Anesthesia (anaesthesia) is a complete loss of sensation; Hypoesthesia (hypoaesthesia, hypesthesia) is a diminution of sensation. Hence in Jacksonian terms, these are negative sensory phenomena. Anesthesia may involve all sensory modalities (global anesthesia, as in general surgical anesthesia) or be selective (e.g., thermoanesthesia, analgesia). Regional patterns of anesthesia are described, e.g., "glove-and-stocking anesthesia" in peripheral neuropathies, "saddle anesthesia" involving S3-5 dermatomes resulting from a cauda equina syndrome.
Anesthesia is most often encountered after resection or lysis of a peripheral nerve segment, whereas paresthesia or dysesthesia (positive sensory phenomena) reflect damage to a nerve which is still in contact with the cell body.
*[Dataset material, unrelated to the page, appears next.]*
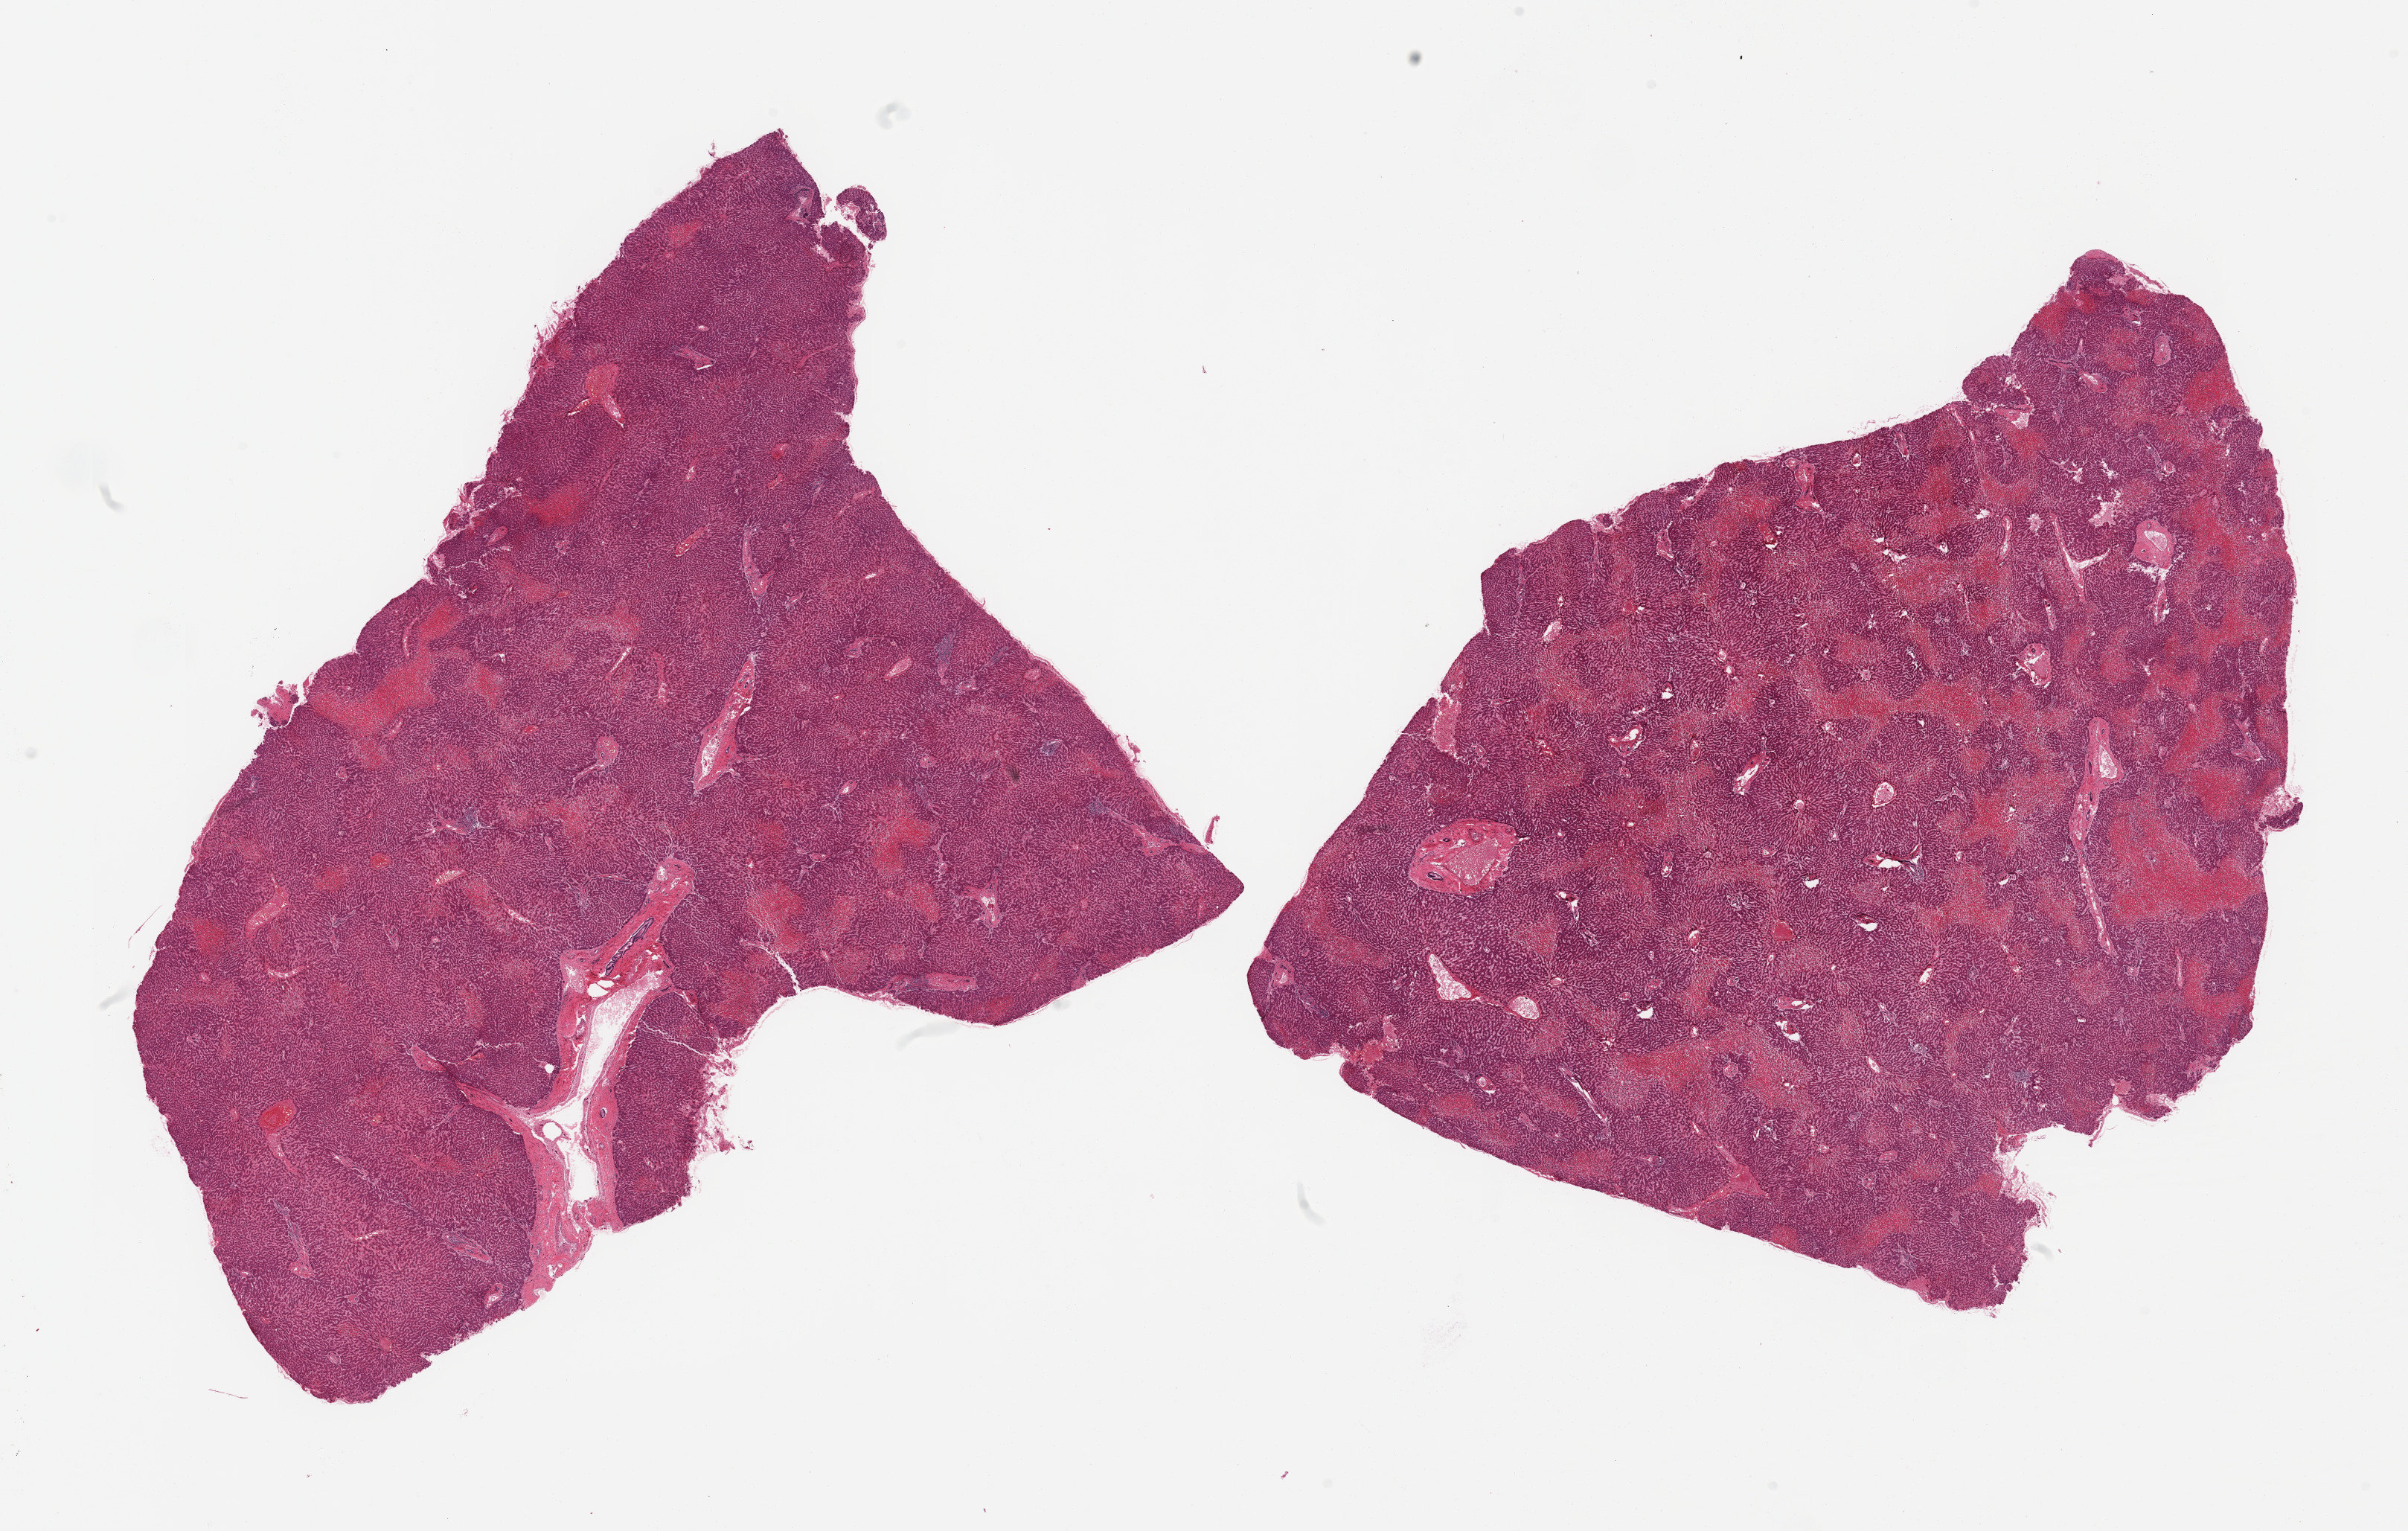
Digitized H&E-stained section — a low-resolution overview of the entire scanned area, about 25.6 x 16.3 mm, PAXgene-fixed paraffin-embedded (PFPE) section, sampled site (target tissue): liver, donor tissue sample. Donor sex: male.
Reviewer comment on this tissue sample: 2 pieces, moderate cardiac congestion.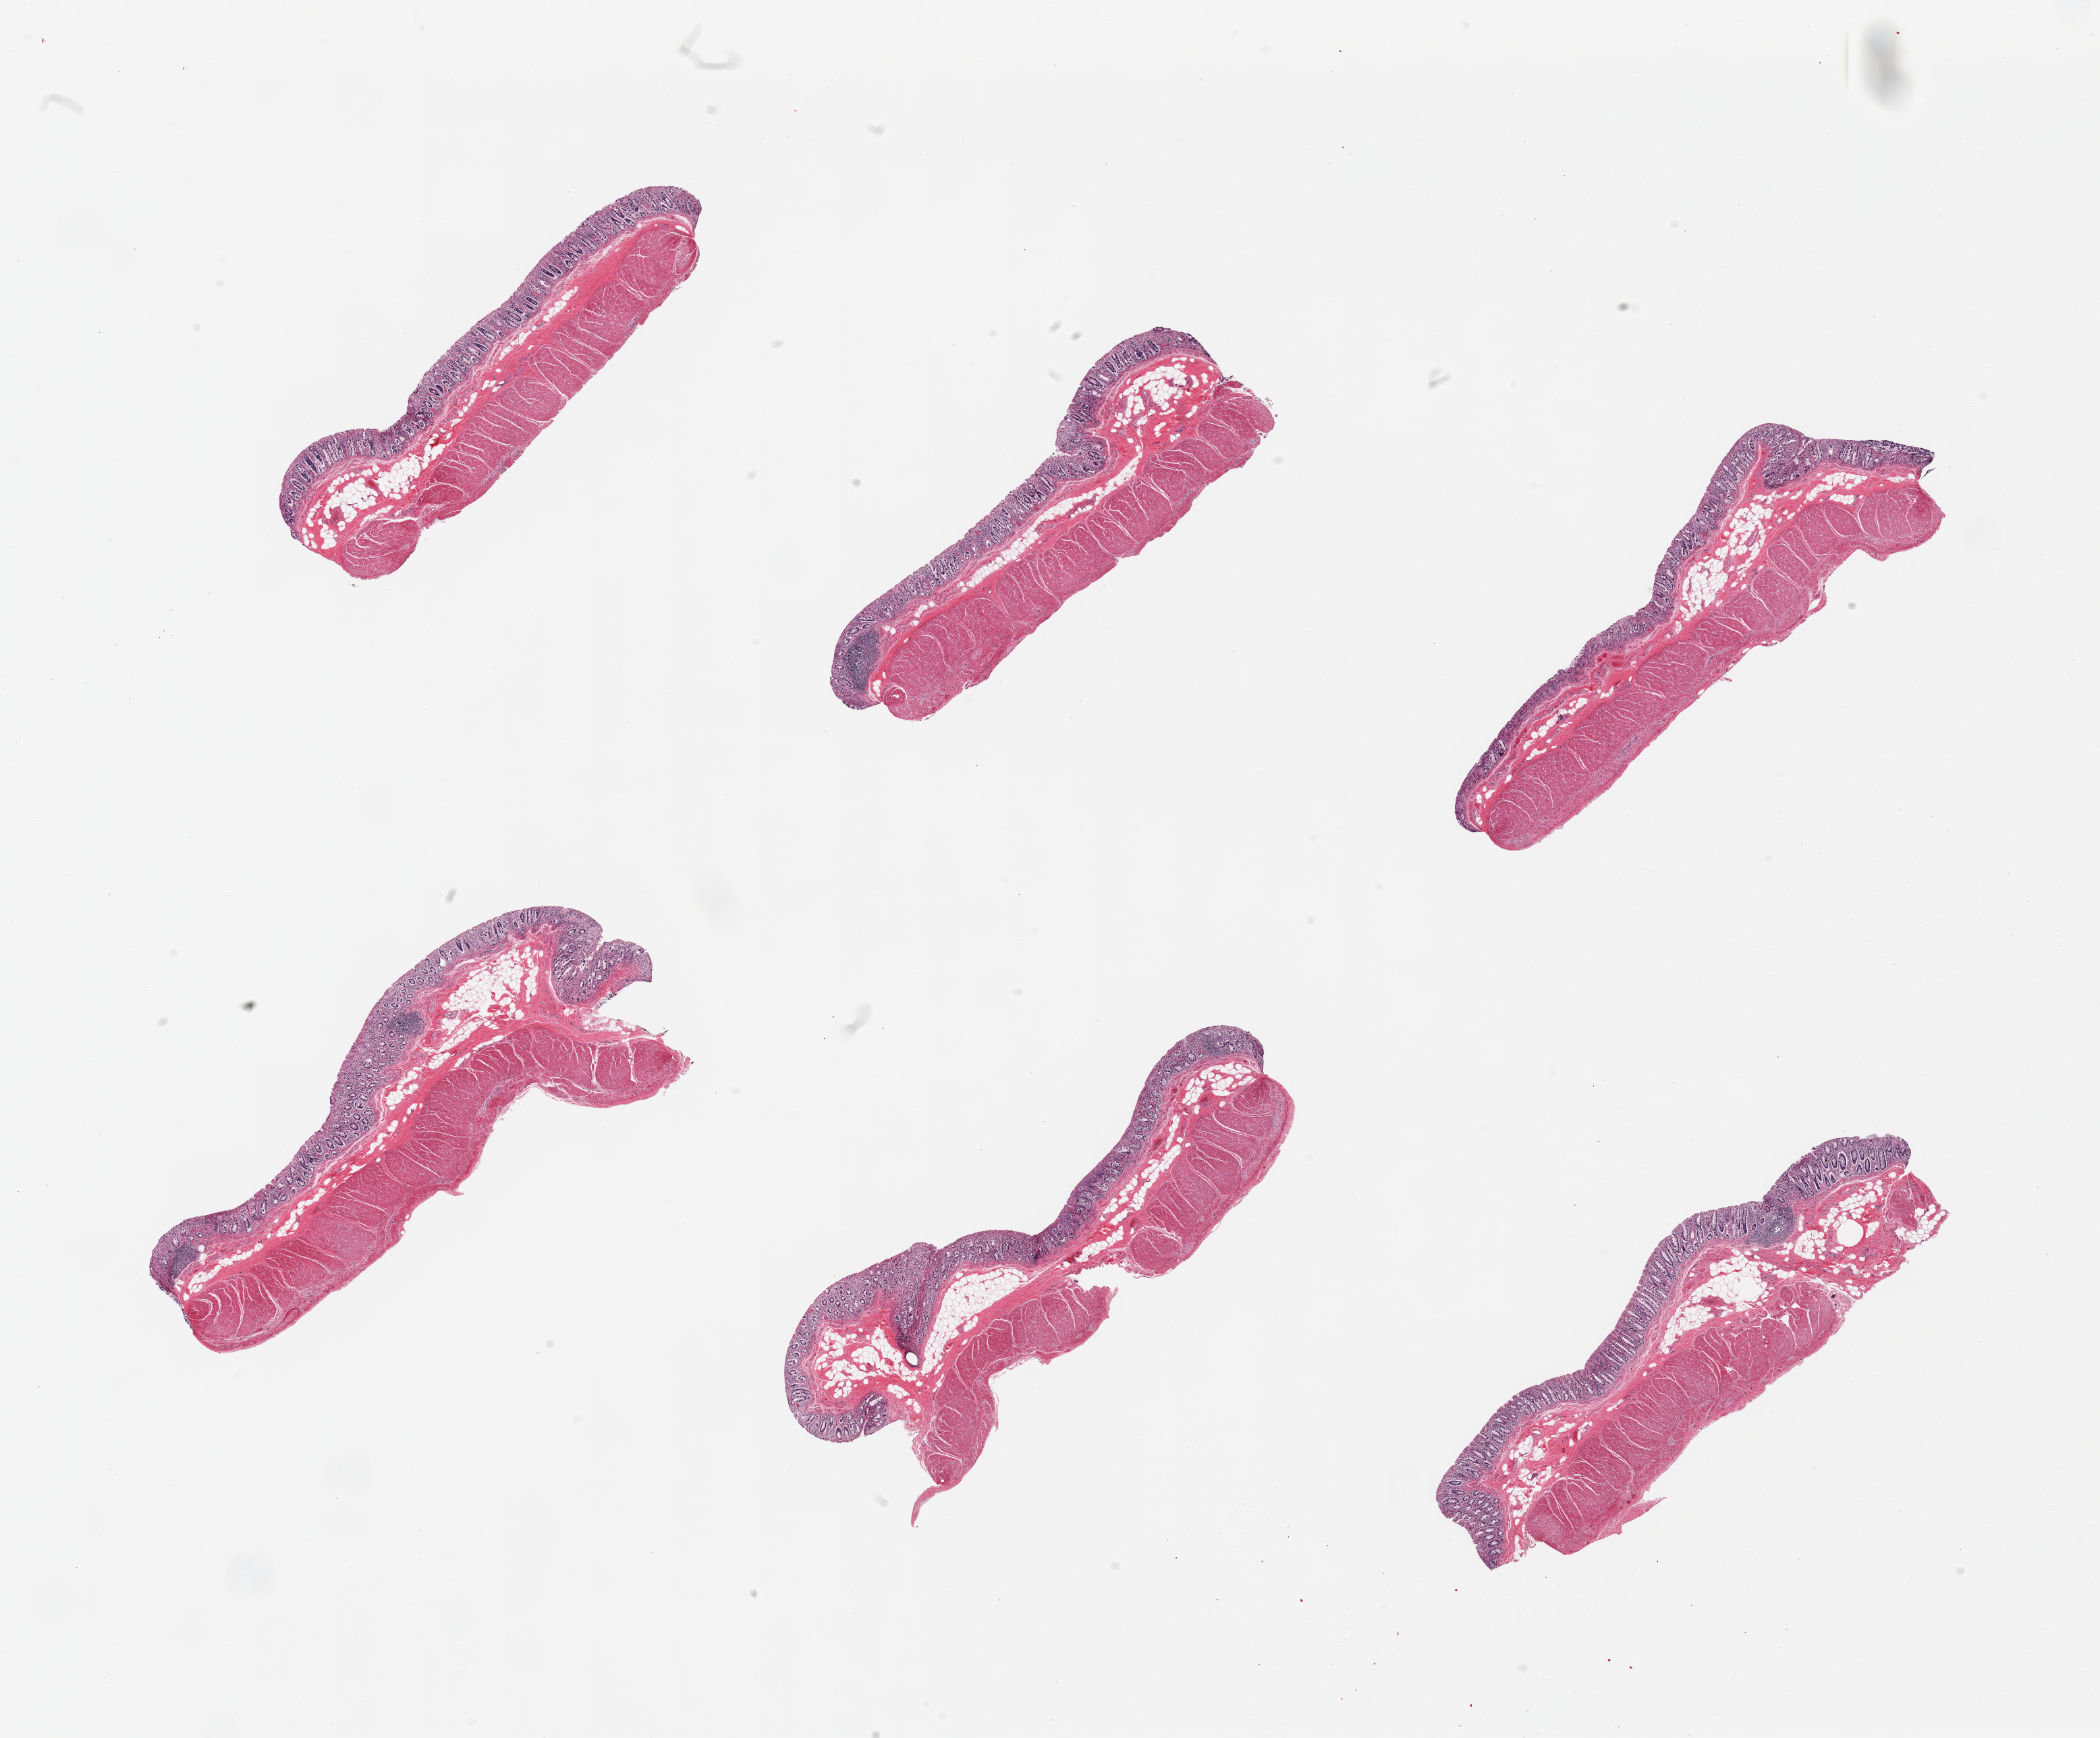
Haematoxylin and eosin whole-slide image — whole scanned area (about 24.6 x 20.4 mm, slide scanned at 20x) shown as a low-resolution overview, PAXgene-fixed paraffin-embedded (PFPE) section, sampled site (target tissue): transverse colon, donor tissue sample. Donor sex: male.
Review note (as recorded): 6 pieces, target mucosa is ~0.35mm, ~25% thickness, moderately advanced autolysis.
Anesthesia dolorosa, or painful anesthesia, is a persistent unpleasant pain (i.e., a positive sensory phenomenon) which may be experienced in the distribution of a resected nerve, e.g., following neurolytic treatment for trigeminal neuralgia, usually with delayed onset. This deafferentation pain may respond to various medications, including tricyclic antidepressants, carbamazepine, gabapentin, pregabalin, and selective serotonin reuptake inhibitors.